### Task details:
Retype, exactly and completely, the listing that comes next, skipping its images.

### Input data:
★ ★ ★ ★ ★
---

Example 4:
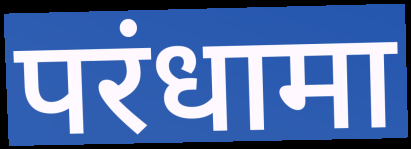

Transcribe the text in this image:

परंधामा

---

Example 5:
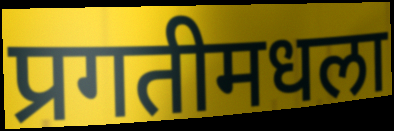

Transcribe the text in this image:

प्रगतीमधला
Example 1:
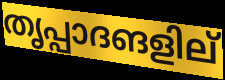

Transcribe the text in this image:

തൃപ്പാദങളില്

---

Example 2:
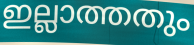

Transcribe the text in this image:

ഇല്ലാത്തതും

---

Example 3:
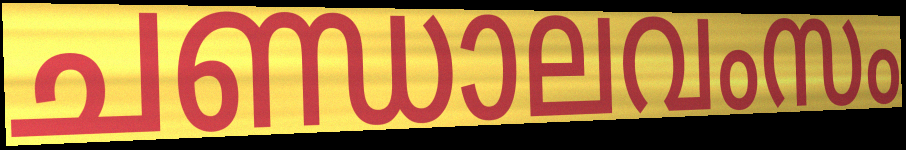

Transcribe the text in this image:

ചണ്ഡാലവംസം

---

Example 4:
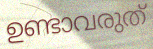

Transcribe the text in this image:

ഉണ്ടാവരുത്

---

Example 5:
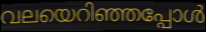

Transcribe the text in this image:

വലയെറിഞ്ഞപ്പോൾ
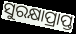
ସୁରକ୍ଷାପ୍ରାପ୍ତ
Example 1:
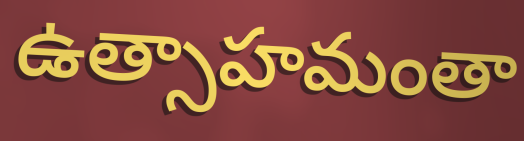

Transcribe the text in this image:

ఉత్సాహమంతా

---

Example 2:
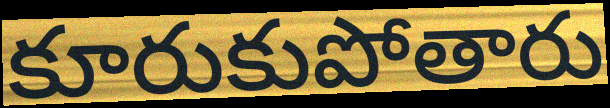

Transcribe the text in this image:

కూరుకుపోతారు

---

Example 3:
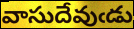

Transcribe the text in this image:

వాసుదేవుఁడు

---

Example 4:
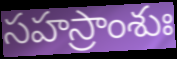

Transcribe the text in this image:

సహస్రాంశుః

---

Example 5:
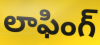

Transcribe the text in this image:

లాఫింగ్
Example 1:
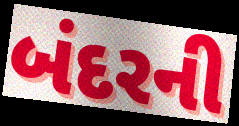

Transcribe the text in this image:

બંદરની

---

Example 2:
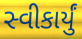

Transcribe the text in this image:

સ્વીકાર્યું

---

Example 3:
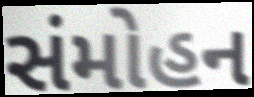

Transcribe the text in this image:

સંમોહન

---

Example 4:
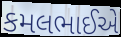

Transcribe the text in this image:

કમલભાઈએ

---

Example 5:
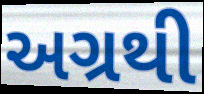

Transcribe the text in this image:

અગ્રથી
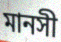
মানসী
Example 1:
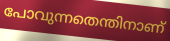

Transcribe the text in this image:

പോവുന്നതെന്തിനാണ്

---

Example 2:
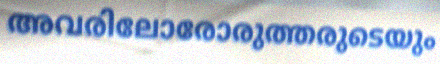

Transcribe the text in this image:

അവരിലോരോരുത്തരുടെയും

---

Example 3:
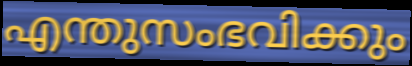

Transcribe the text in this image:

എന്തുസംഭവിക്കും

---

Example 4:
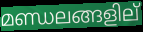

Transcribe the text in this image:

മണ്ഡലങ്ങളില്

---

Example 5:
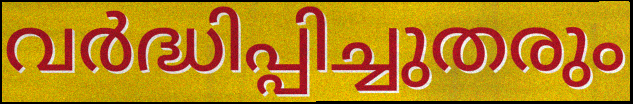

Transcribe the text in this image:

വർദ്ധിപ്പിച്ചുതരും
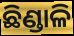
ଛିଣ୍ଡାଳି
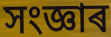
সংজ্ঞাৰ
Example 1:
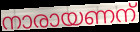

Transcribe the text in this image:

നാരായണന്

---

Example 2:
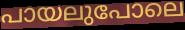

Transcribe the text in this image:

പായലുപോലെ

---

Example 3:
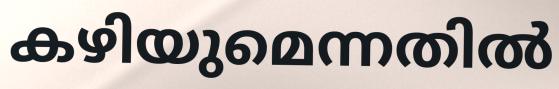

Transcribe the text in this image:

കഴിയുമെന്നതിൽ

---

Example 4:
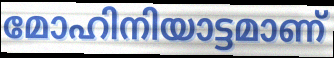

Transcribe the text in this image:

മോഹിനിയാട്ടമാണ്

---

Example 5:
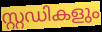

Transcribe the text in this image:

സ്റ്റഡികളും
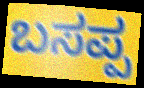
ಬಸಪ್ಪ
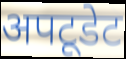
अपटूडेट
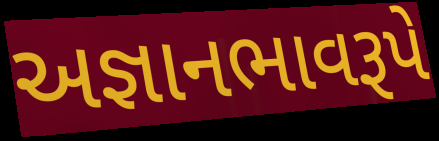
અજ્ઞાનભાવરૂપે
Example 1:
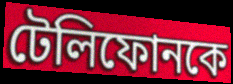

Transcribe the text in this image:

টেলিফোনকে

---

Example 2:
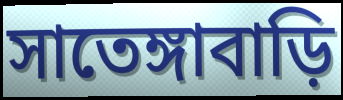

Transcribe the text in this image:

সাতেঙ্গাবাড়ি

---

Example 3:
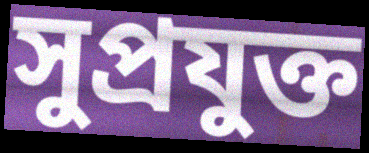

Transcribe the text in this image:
★ ★ ★ ★ ★
### Response:
---

Example 4:

Transcribe the text in this image:

परंधामा

---

Example 5:

Transcribe the text in this image:

प्रगतीमधला
Example 1:

Transcribe the text in this image:

തൃപ്പാദങളില്

---

Example 2:

Transcribe the text in this image:

ഇല്ലാത്തതും

---

Example 3:

Transcribe the text in this image:

ചണ്ഡാലവംസം

---

Example 4:

Transcribe the text in this image:

ഉണ്ടാവരുത്

---

Example 5:

Transcribe the text in this image:

വലയെറിഞ്ഞപ്പോൾ
ସୁରକ୍ଷାପ୍ରାପ୍ତ
Example 1:

Transcribe the text in this image:

ఉత్సాహమంతా

---

Example 2:

Transcribe the text in this image:

కూరుకుపోతారు

---

Example 3:

Transcribe the text in this image:

వాసుదేవుఁడు

---

Example 4:

Transcribe the text in this image:

సహస్రాంశుః

---

Example 5:

Transcribe the text in this image:

లాఫింగ్
Example 1:

Transcribe the text in this image:

બંદરની

---

Example 2:

Transcribe the text in this image:

સ્વીકાર્યું

---

Example 3:

Transcribe the text in this image:

સંમોહન

---

Example 4:

Transcribe the text in this image:

કમલભાઈએ

---

Example 5:

Transcribe the text in this image:

અગ્રથી
মানসী
Example 1:

Transcribe the text in this image:

പോവുന്നതെന്തിനാണ്

---

Example 2:

Transcribe the text in this image:

അവരിലോരോരുത്തരുടെയും

---

Example 3:

Transcribe the text in this image:

എന്തുസംഭവിക്കും

---

Example 4:

Transcribe the text in this image:

മണ്ഡലങ്ങളില്

---

Example 5:

Transcribe the text in this image:

വർദ്ധിപ്പിച്ചുതരും
ଛିଣ୍ଡାଳି
সংজ্ঞাৰ
Example 1:

Transcribe the text in this image:

നാരായണന്

---

Example 2:

Transcribe the text in this image:

പായലുപോലെ

---

Example 3:

Transcribe the text in this image:

കഴിയുമെന്നതിൽ

---

Example 4:

Transcribe the text in this image:

മോഹിനിയാട്ടമാണ്

---

Example 5:

Transcribe the text in this image:

സ്റ്റഡികളും
ಬಸಪ್ಪ
अपटूडेट
અજ્ઞાનભાવરૂપે
Example 1:

Transcribe the text in this image:

টেলিফোনকে

---

Example 2:

Transcribe the text in this image:

সাতেঙ্গাবাড়ি

---

Example 3:

Transcribe the text in this image:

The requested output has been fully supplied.